The new full-featured desktop Office 2016 suite is in addition to a second Windows version of Office — the touch-first mobile apps that Microsoft released earlier this year for use on Windows 10 tablets and touch-capable computers. Those apps, released along with Windows 10 in July, are designed more for lightweight editing and as a companion to the desktop apps. They also filled a key need for Microsoft as it has spent the last couple of years trying to sell touch-based Windows machines without a version of the software that worked comfortably without a keyboard and mouse.

And, like their brethren for Android and iOS, Microsoft has made those apps free for small PCs and tablets, as compared to Office 2016, which remains an entirely paid product.

Microsoft is pushing companies and individuals to pay for a subscription to Office 365 which allows people to use Office on all manner of computing devices.

Capossela said Microsoft will continue to offer consumers and businesses the option to buy Office for a one-time purchase, but added that is not the focus. “Without a doubt, subscription is where the future really lies.”

Along those lines, Microsoft also has a new version of Office for Mac. It has been available since earlier this year to Office 365 subscribers, but is just now going on sale for those who want to buy it as a one-time purchase.

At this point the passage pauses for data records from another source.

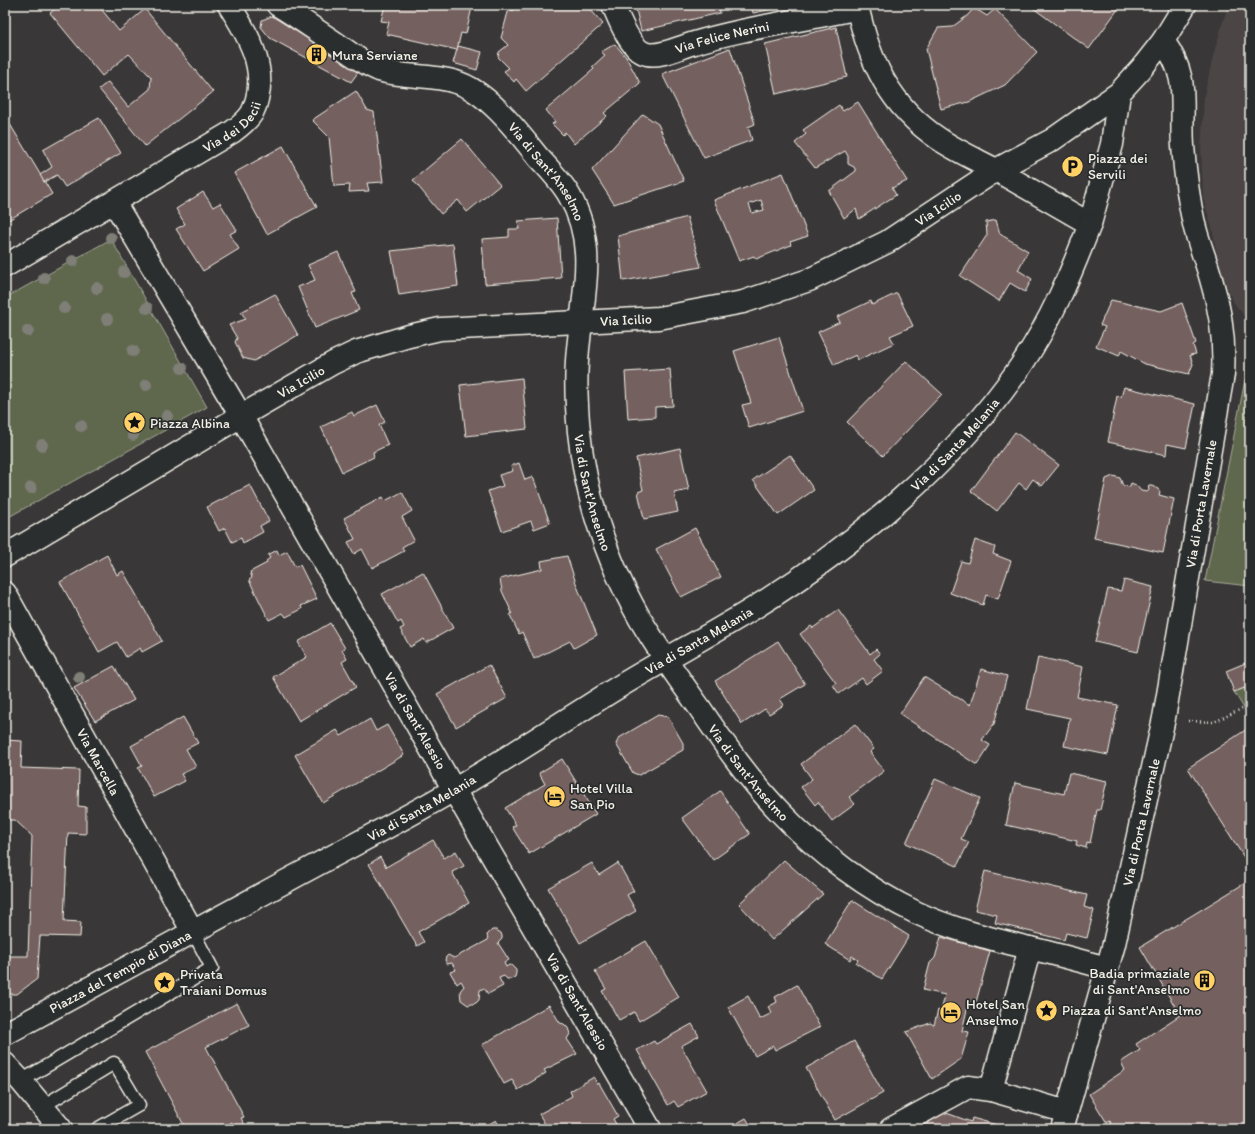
<svg xmlns="http://www.w3.org/2000/svg" width="1255" height="1134" font-family="Itim,sans-serif">
	<style>
		.built { fill: #4b4444 }
		.green { fill: #5e674e; stroke: #a9ac9b }
		.building { fill: #746160; stroke: #f4f1e8; fill-rule: evenodd }
		.lines { fill: none; stroke-linecap: round; stroke-linejoin: round }
		.service-casing { stroke: #f4f1e8; stroke-width: 15 }
		.minor-casing { stroke: #f4f1e8; stroke-width: 25 }
		.path { stroke: #f4f1e8; stroke-width: 2.5; stroke-dasharray: 1 3; stroke-linecap: butt }
		.service { stroke: #2a2d2e; stroke-width: 12 }
		.minor { stroke: #2a2d2e; stroke-width: 22 }
		.tree { fill: #7f7f77 }
		.labels { text-anchor: middle; dominant-baseline: central; stroke-width: 3.5; stroke-linejoin: round; paint-order: stroke }
		.street-label { font-size: 14px; fill: #f4f1e8; stroke: #2a2d2e }
		.poi-label { font-size: 14px; fill: #f4f1e8; stroke: #2a2d2e; text-anchor: start }
	</style>
	<rect width="100%" height="100%" fill="#393738"/>
	<filter id="ink" filterUnits="userSpaceOnUse"><feTurbulence type="fractalNoise" baseFrequency=".025" numOctaves="2"/><feDisplacementMap in="SourceGraphic" scale="8" xChannelSelector="R" yChannelSelector="G"/><feConvolveMatrix kernelMatrix="1 2 1 2 8 2 1 2 1" color-interpolation-filters="sRGB"/></filter>
	<g filter="url(#ink)">
		<path class="built" d="M1228,5H1250V334L1246,318L1234,303L1221,276L1212,228L1203,198L1201,151L1204,96L1214,52Z"/>
		<g class="green">
			<path d="M111,239L207,407L5,519V298Z"/>
			<path d="M1250,355V586L1205,581Z"/>
			<path d="M1250,686V718L1234,692Z"/>
		</g>
		<g class="building">
			<path d="M60,5H98L119,31L145,9L213,92L145,146L99,89L108,82L128,107L150,89L151,77L129,54L102,76L50,13Z"/>
			<path d="M385,5H465L472,7L466,34L461,33L457,50L386,34L389,22L381,21Z"/>
			<path d="M514,5H596L590,9L603,24L526,91L516,79L514,82L504,71L509,68L498,57L499,52L508,45L501,38L508,12L514,10Z"/>
			<path d="M635,5H719L720,13L641,31Z"/>
			<path d="M751,5H793L753,13Z"/>
			<path d="M1029,5H1121L1089,49Z"/>
			<path d="M974,8L987,16L995,9L1037,52L1005,85L969,102L941,109L926,49L938,28L952,27L967,16Z"/>
			<path d="M272,16L359,71L351,82L270,38L261,27L262,20Z"/>
			<path d="M836,27L847,77L776,94L765,44Z"/>
			<path d="M615,44L626,57L640,83L604,113L607,116L574,144L565,132L563,135L552,124L555,122L546,110L594,69L592,67L605,55L601,52Z"/>
			<path d="M458,46L482,52L477,70L453,63Z"/>
			<path d="M730,48L755,124L748,127L752,140L704,158L662,74Z"/>
			<path d="M356,91L367,110L374,112L383,182L367,183L369,191L349,192L350,185L334,186L329,137L312,120Z"/>
			<path d="M858,102L907,181L892,188L896,195L859,219L856,209L844,218L829,191L856,171L854,167L848,164V156L845,151L815,168L795,143L806,134L803,130L839,105L843,111Z"/>
			<path d="M643,114L658,124L684,181L614,204L592,170Z"/>
			<path d="M5,116L52,194L5,222Z"/>
			<path d="M99,118L121,153L65,187L57,175L44,182L40,175L52,167L43,150Z"/>
			<path d="M462,139L500,185L467,212L458,200L441,214L413,180Z"/>
			<path d="M283,146L317,207L267,234L234,173Z"/>
			<path d="M783,173L808,236L790,242L791,245L756,259L754,256L739,261L714,200ZM761,200L764,210L752,213L749,204Z"/>
			<path d="M203,192L213,207L220,203L237,230L230,234L239,249L203,271L176,229L185,224L176,209Z"/>
			<path d="M687,217L701,267L623,281L618,236Z"/>
			<path d="M557,218L561,278L485,284L482,239L509,237V229H519L518,221Z"/>
			<path d="M996,220L1000,234L1028,251L1018,270L1032,279L1025,292L1010,283L999,301L960,276L987,235L986,222Z"/>
			<path d="M453,244L458,286L399,295L391,251Z"/>
			<path d="M338,252L356,292L352,293L359,310L315,328L298,287L315,280L308,265Z"/>
			<path d="M897,293L913,326L890,336L894,343L858,360L856,355L834,365L818,332L840,322L837,317L871,301L872,305Z"/>
			<path d="M275,294L298,335L254,361L243,358L235,342L237,338L229,325L246,319L241,312Z"/>
			<path d="M1111,300L1161,311L1182,303L1196,343L1193,345L1196,354L1190,355L1193,364L1189,374L1145,364L1121,351L1119,356L1096,346L1105,327L1100,325Z"/>
			<path d="M779,337L803,411L749,428L742,405L751,403L734,351Z"/>
			<path d="M906,361L942,394L883,456L847,422Z"/>
			<path d="M670,369L673,406L655,407V417L628,419L625,372Z"/>
			<path d="M522,378L527,429L466,436L460,385Z"/>
			<path d="M1124,387L1195,404L1186,448L1167,444L1166,455L1108,442L1117,396L1121,397Z"/>
			<path d="M377,405L385,422L379,425L388,445L373,452L374,457L342,472L321,427L352,412L354,416Z"/>
			<path d="M1015,432L1059,465L1042,486L1033,479L1026,489L1019,483L997,511L971,491Z"/>
			<path d="M680,448L689,490L674,493L678,512L644,519L638,492L643,490L636,458Z"/>
			<path d="M790,455L814,490L778,515L753,480Z"/>
			<path d="M519,463L525,480L533,477L550,523L534,529L531,521L502,531L488,491L503,486L499,475L513,471L511,466Z"/>
			<path d="M1113,476L1120,478L1123,486L1130,487L1131,483L1136,485L1141,491L1147,492L1149,490L1148,486H1152L1158,489L1160,492L1159,495L1174,499L1163,553L1094,538L1106,479Z"/>
			<path d="M250,485L269,521L260,526L263,532L243,543L241,538L232,542L225,528L219,531L207,507Z"/>
			<path d="M402,492L412,511L402,517L414,540L402,547L404,551L372,568L362,549L354,554L348,542L355,539L344,518L383,497L385,501Z"/>
			<path d="M695,528L721,577L681,597L656,549Z"/>
			<path d="M975,540L995,547L993,554L1011,561L998,599L986,595L983,605L950,593L961,561L968,563Z"/>
			<path d="M277,550L279,555L287,551L295,567L300,565L317,599L301,606L302,609L286,617L283,613L269,620L249,580L252,578L250,572L267,563L266,561L270,558L268,555Z"/>
			<path d="M107,555L117,575L123,571L162,641L142,652L140,648L126,657L117,642L99,652L60,582Z"/>
			<path d="M567,556L577,586L597,635L574,648L570,641L534,659L522,632L519,634L510,615L512,613L502,591L500,579L542,569L541,561Z"/>
			<path d="M423,572L453,628L426,643L424,639L410,647L400,629L404,627L401,621L398,623L382,594Z"/>
			<path d="M1124,580L1153,587L1138,652L1095,642L1108,589L1121,591Z"/>
			<path d="M838,610L870,654L876,649L880,654L874,659L883,671L866,684L862,678L839,694L833,685L836,683L800,634L811,626L813,628Z"/>
			<path d="M330,623L345,648L342,650L347,659L342,662L356,687L299,721L273,677L307,657L298,642Z"/>
			<path d="M778,641L805,684L780,699L784,705L769,714L765,709L742,724L715,681Z"/>
			<path d="M1038,657L1083,667L1077,697L1118,705L1108,755L1064,746L1070,718L1027,709Z"/>
			<path d="M1250,661V686L1234,692L1226,671Z"/>
			<path d="M489,665L507,698L456,727L437,694Z"/>
			<path d="M114,666L134,700L95,721L74,688Z"/>
			<path d="M981,669L1007,676L994,724L982,740L990,745L977,765L900,714L924,677L970,705Z"/>
			<path d="M658,715L668,717L683,743V750L639,775L633,773L616,744L619,738Z"/>
			<path d="M183,717L198,743L186,749L196,767L181,774L185,781L154,797L138,768L142,766L131,746Z"/>
			<path d="M370,719L376,731L387,725L404,755L323,803L295,755L337,730L341,736Z"/>
			<path d="M855,724L874,749L870,752L884,771L849,797L855,804L832,821L818,802L815,805L801,787L812,779L801,764Z"/>
			<path d="M1250,727V867L1188,768Z"/>
			<path d="M5,740L22,741L21,768L79,770L78,806L86,807V834L68,833L64,921L81,922L80,937L40,936L37,979L17,994H5V956H28L32,836L15,820H5Z"/>
			<path d="M562,759L596,814L529,854L512,827L516,825L505,808L545,784L539,773Z"/>
			<path d="M1069,773L1107,781L1100,810H1097L1090,843L1087,842L1086,848L1076,845L1077,841L1006,825L1015,783L1064,794Z"/>
			<path d="M935,779L980,798L961,839L969,842L957,866L906,843Z"/>
			<path d="M720,791L750,834L713,860L682,818Z"/>
			<path d="M433,840L444,858L456,851L464,866L452,872L469,903L418,932L424,942L417,946L369,864L380,857L386,867Z"/>
			<path d="M784,860L823,894L772,940L739,904Z"/>
			<path d="M592,863L599,875L618,863L634,891L627,895L636,911L580,943L548,888Z"/>
			<path d="M985,871L1087,895L1084,907L1094,910L1087,938L1066,933L1064,940L995,923L997,915L975,910Z"/>
			<path d="M1250,880V1129H1114L1110,1121L1107,1123L1089,1094L1125,1070L1121,1062L1140,1050L1136,1044L1180,1015L1140,947Z"/>
			<path d="M852,900L909,936L882,979L856,963L858,960L852,956L850,960L825,944Z"/>
			<path d="M492,930H496L501,933L502,936V939L498,943L509,960L504,963L506,967L509,965H511L516,970V973L515,977L511,979H507L504,976L499,978L503,986L488,994L484,988L480,990L479,1000L476,1003L468,1005L461,1000L460,991L464,986L461,981L457,984L450,972L456,970L452,963L447,964L445,960L446,957L448,955L454,958L488,940L487,935Z"/>
			<path d="M941,937L990,951L975,1006L968,1005L962,1031L969,1032L961,1059L932,1079L906,1032L930,1023L934,1025L938,1010L941,1012L945,995L923,990L930,963L935,958Z"/>
			<path d="M646,941L679,997L639,1021L634,1012L619,1020L602,991L606,989L595,971Z"/>
			<path d="M797,985L820,1027L775,1050L773,1046L755,1056L728,1007L748,996L760,1019L772,1013L768,1007L777,1002L775,997Z"/>
			<path d="M237,1003L249,1025L206,1047L244,1117L241,1118L247,1129H236L232,1122L220,1129H186L145,1052Z"/>
			<path d="M549,1005L560,1023L564,1024L568,1028L570,1034L567,1039L577,1054L544,1070L546,1073L518,1090L512,1080L504,1084L482,1045Z"/>
			<path d="M692,1024L699,1036L681,1046L707,1091L678,1107L674,1101L668,1105L637,1050L654,1041L656,1044Z"/>
			<path d="M854,1041L883,1093L835,1120L806,1068Z"/>
			<path d="M594,1077L597,1084L599,1083L618,1116L613,1119L619,1129H548L539,1114L572,1096L570,1091Z"/>
			<path d="M941,1111L971,1122L972,1118L1011,1129H908Z"/>
			<path d="M746,1118L753,1129H727Z"/>
			<path d="M496,1120L501,1129H481Z"/>
		</g>
		<g class="lines">
			<defs>
				<g id="service">
					<path d="M21,1081L212,968L193,932"/>
					<path d="M43,1106L114,1063L139,1105L97,1129"/>
				</g>
				<g id="minor">
					<path id="s1" d="M278,5C298,17 317,31 337,44C350,53 364,64 379,70C404,78 431,74 456,82C487,91 518,132 538,157C549,169 561,181 569,195C597,243 584,289 579,340C575,370 576,402 579,432C586,498 607,561 640,619C658,649 678,678 699,707C724,744 750,781 781,813C819,853 867,889 917,913C951,929 989,938 1025,947C1053,953 1080,961 1107,968"/>
					<path id="s2" d="M613,5C619,19 631,51 647,54C661,57 677,48 691,44C745,27 802,21 858,8"/>
					<path d="M1119,93L1112,144L1090,224L996,170L1052,140L1119,93L1141,69L1163,41L1185,5"/>
					<path id="s3" d="M5,266L232,132C239,127 247,121 252,113C254,109 256,104 257,99C266,65 247,33 229,5"/>
					<path d="M5,556L241,416L114,202"/>
					<path id="s4" d="M5,593L193,932"/>
					<path d="M1030,948L991,1090L1067,1112"/>
					<path id="s5" d="M5,1034C101,982 196,930 292,878C347,848 403,820 457,788C506,759 555,727 604,696C653,665 704,639 754,608C851,548 955,462 1020,367C1050,323 1071,274 1090,224"/>
					<path d="M5,1064L21,1081L61,1129"/>
					<path id="s6" d="M650,1129L454,790L241,416L333,363L356,352L409,336L440,329L659,318L743,302L809,280L887,242L996,170C977,160 957,151 939,139C890,106 869,62 857,5"/>
					<path d="M891,1129L968,1087L991,1090"/>
					<path id="s7" d="M1062,1129L1114,944L1164,718L1223,374C1225,341 1221,311 1211,279C1206,260 1198,242 1194,224C1188,198 1185,172 1183,146C1180,103 1191,79 1163,41"/>
				</g>
			</defs>
			<use href="#service" class="service-casing"/>
			<use href="#minor" class="minor-casing"/>
			<path class="path" d="M1188,721L1214,722L1250,705"/>
			<use href="#service" class="service"/>
			<use href="#minor" class="minor"/>
		</g>
		<g class="tree">
			<circle cx="111" cy="238" r="6"/>
			<circle cx="73" cy="261" r="6"/>
			<circle cx="124" cy="272" r="6"/>
			<circle cx="44" cy="278" r="6"/>
			<circle cx="97" cy="288" r="6"/>
			<circle cx="64" cy="308" r="6"/>
			<circle cx="147" cy="308" r="6"/>
			<circle cx="107" cy="319" r="6"/>
			<circle cx="28" cy="331" r="6"/>
			<circle cx="133" cy="351" r="6"/>
			<circle cx="182" cy="368" r="6"/>
			<circle cx="146" cy="385" r="6"/>
			<circle cx="167" cy="416" r="6"/>
			<circle cx="81" cy="426" r="6"/>
			<circle cx="133" cy="435" r="6"/>
			<circle cx="42" cy="445" r="6"/>
			<circle cx="31" cy="488" r="6"/>
			<circle cx="79" cy="677" r="6"/>
		</g>
	</g>
	<defs>
		<symbol id="building-disc" viewBox="-11 -11 22 22"><circle r="9.5" fill="#ffd166" stroke="#2a2d2e"/><path d="M-4-6H4V6H1V3H-1V6H-4ZM-2.5-4.3h1.7v1.8h-1.7ZM.8-4.3h1.7v1.8H.8ZM-2.5-1h1.7V.8h-1.7ZM.8-1h1.7V.8H.8Z" fill="#111"/></symbol>
		<symbol id="parking-disc" viewBox="-11 -11 22 22"><circle r="9.5" fill="#ffd166" stroke="#2a2d2e"/><path d="M-3.5-5.5H1a3.5 3.5 0 0 1 0 7H-1V5.5H-3.5ZM-1-3.4V-.6H.8a1.4 1.4 0 0 0 0-2.8Z" fill="#111"/></symbol>
		<symbol id="sight-disc" viewBox="-11 -11 22 22"><circle r="9.5" fill="#ffd166" stroke="#2a2d2e"/><path d="M0-6L1.8-2.2L6-1.7L2.9 1.2L3.7 5.4L0 3.3L-3.7 5.4L-2.9 1.2L-6-1.7L-1.8-2.2Z" fill="#111"/></symbol>
		<symbol id="hotel-disc" viewBox="-11 -11 22 22"><circle r="9.5" fill="#ffd166" stroke="#2a2d2e"/><path d="M-6-4.5h1.5V1H6V5H4.5V3h-9V5H-6ZM-4 0a1.8 1.8 0 1 1 3.6 0ZM.5 0V-2.5h3Q6-2.5 6 0Z" fill="#111"/></symbol>
	</defs>
	<g fill-rule="evenodd">
		<use href="#building-disc" x="304" y="42" width="25" height="25"/>
		<use href="#parking-disc" x="1060" y="154" width="25" height="25"/>
		<use href="#sight-disc" x="122" y="410" width="25" height="25"/>
		<use href="#hotel-disc" x="542" y="784" width="25" height="25"/>
		<use href="#building-disc" x="1192" y="968" width="25" height="25"/>
		<use href="#sight-disc" x="152" y="970" width="25" height="25"/>
		<use href="#sight-disc" x="1034" y="998" width="25" height="25"/>
		<use href="#hotel-disc" x="938" y="1000" width="25" height="25"/>
	</g>
	<g class="labels">
		<g class="street-label">
			<text stroke="none"><textPath href="#s2" startOffset="139">Via Felice Nerini</textPath></text>
			<text stroke="none"><textPath href="#s3" startOffset="267">Via dei Decii</textPath></text>
			<text stroke="none"><textPath href="#s1" startOffset="328">Via di Sant'Anselmo</textPath></text>
			<text stroke="none"><textPath href="#s6" startOffset="1563">Via Icilio</textPath></text>
			<text stroke="none"><textPath href="#s6" startOffset="1227">Via Icilio</textPath></text>
			<text stroke="none"><textPath href="#s6" startOffset="891">Via Icilio</textPath></text>
			<text stroke="none"><textPath href="#s5" startOffset="1122">Via di Santa Melania</textPath></text>
			<text stroke="none"><textPath href="#s1" startOffset="663">Via di Sant'Anselmo</textPath></text>
			<text stroke="none"><textPath href="#s7" startOffset="641">Via di Porta Lavernale</textPath></text>
			<text stroke="none"><textPath href="#s5" startOffset="798">Via di Santa Melania</textPath></text>
			<text transform="translate(415 721) rotate(60)">Via di Sant'Alessio</text>
			<text stroke="none"><textPath href="#s4" startOffset="193">Via Marcella</textPath></text>
			<text stroke="none"><textPath href="#s1" startOffset="987">Via di Sant'Anselmo</textPath></text>
			<text stroke="none"><textPath href="#s5" startOffset="474">Via di Santa Melania</textPath></text>
			<text stroke="none"><textPath href="#s7" startOffset="317">Via di Porta Lavernale</textPath></text>
			<text stroke="none"><textPath href="#s5" startOffset="131">Piazza del Tempio di Diana</textPath></text>
			<text transform="translate(577 1002) rotate(60)">Via di Sant'Alessio</text>
		</g>
		<g class="poi-label">
			<text x="332" y="55">Mura Serviane</text>
			<text x="1088" y="158">Piazza dei<tspan x="1088" dy="16">Servili</tspan></text>
			<text x="150" y="423">Piazza Albina</text>
			<text x="570" y="788">Hotel Villa<tspan x="570" dy="16">San Pio</tspan></text>
			<text x="1190" y="973" text-anchor="end">Badia primaziale<tspan x="1190" dy="16">di Sant'Anselmo</tspan></text>
			<text x="180" y="974">Privata<tspan x="180" dy="16">Traiani Domus</tspan></text>
			<text x="966" y="1004">Hotel San<tspan x="966" dy="16">Anselmo</tspan></text>
			<text x="1062" y="1010">Piazza di Sant'Anselmo</text>
		</g>
	</g>
	<rect width="1255" height="1134" fill="none" stroke="#2a2d2e" stroke-width="20"/>
	<rect x="10" y="10" width="1235" height="1114" fill="none" stroke="#f4f1e8" stroke-width="1.5" filter="url(#ink)"/>
</svg>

Satya Nadella has made bringing Office to every device a hallmark of his tenure, using last year’s launch of Office for iPad as his first big launch event as CEO.

And along with mainstays Word, Excel, PowerPoint and Outlook, Microsoft is putting more emphasis on a new product, Sway, which it describes as a tool for digital storytelling.

“I think Sway is this hidden gem in the new Office,” Capossela said.